New research from The NPD Group and A.T. Kearney finds that while Millennials are the biggest buyers of apparel, other generations hold significant buying power as well.

April 6, 2018

NPD: Retailers Should Look Beyond Millennials

New study finds that Millennials are more likely to purchase three or more items in one apparel category.

New research from The NPD Group and A.T. Kearney finds that while Millennials are the biggest buyers of apparel, other generations hold significant buying power as well.

The new study, Age Isn’t Everything, also uncovers multiple purchase drivers within each generation.

The survey is based on responses from 2,355 men and women who provided information on purchasing across jeans, activewear, dresses and bras. The study considered consumers heavy purchasers if they purchased three of more items in the same category.

"Everyone's talking about Millennials now, but there's real risk in ignoring other generations who still wield tremendous purchasing power," says Marshal Cohen, chief industry analyst, NPD. "And, when it comes to Millennials, the other thing many retailers fail to understand is that not all Millennials are created equal. Depending on lifestyle and life stage, Millennials could be more–or less–likely to buy your brand."

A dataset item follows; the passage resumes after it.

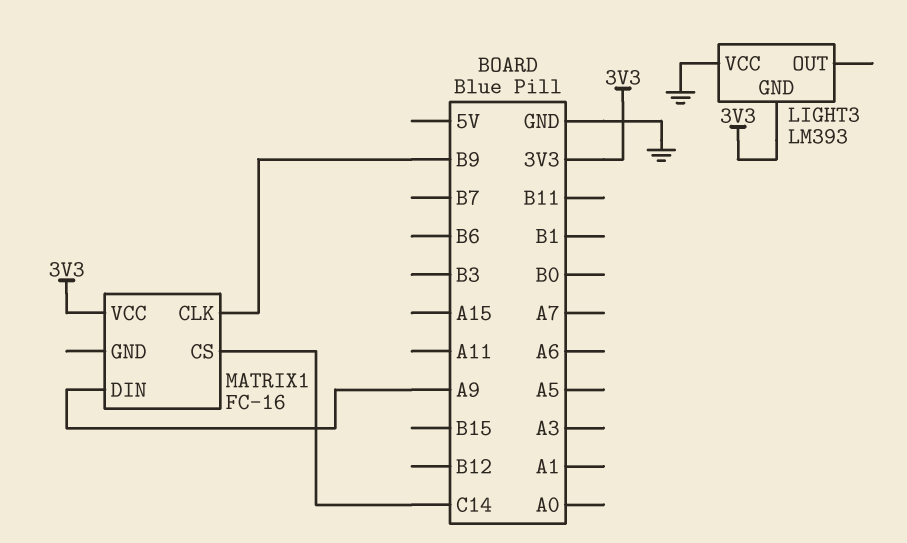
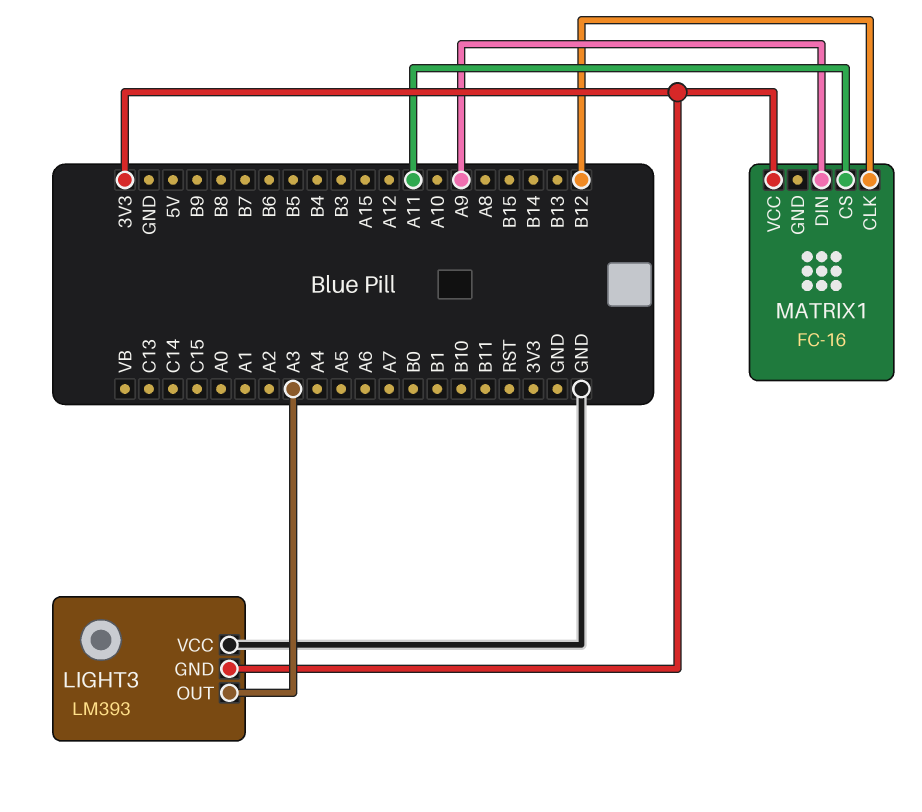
LIGHT3 pin OUT: none -> A3
MATRIX1 pin CLK: B9 -> B12
MATRIX1 pin CS: C14 -> A11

According to the study, Millennials do exceed other generations

in volume of items purchased in key apparel categories and, compared to Boomers and Gen X, are 1.5 to 2.4 times more likely to have purchased three or more items in one of the four categories in the past six months. However, the generation only represents 38 percent of total apparel spending in the U.S.

Additionally, the study highlights that age alone does not drive purchasing. Other factors that drive greater purchasing for apparel (in every generation) include:

  • Kids–Parents of all generations purchase more activewear and jeans compared to people without kids.
    • Active lifestyles–The study found that consumers who are physically active purchase more, even in categories outside of activewear.
      • Fashion-forward attitudes–These consumers shop more for all brands, not just high fashion labels.

        "It is interesting to note that life-stage differences in purchasing behaviors appear to be most significant within the ranks of the Millennials,” says Helen Rhim, principal and co-author, A.T. Kearney. “Married Millennials purchase more than their single peers, and Millennials with children are far more likely to be heavy purchasers of comfortable clothes (jeans and activewear) rather than dresses and bras.”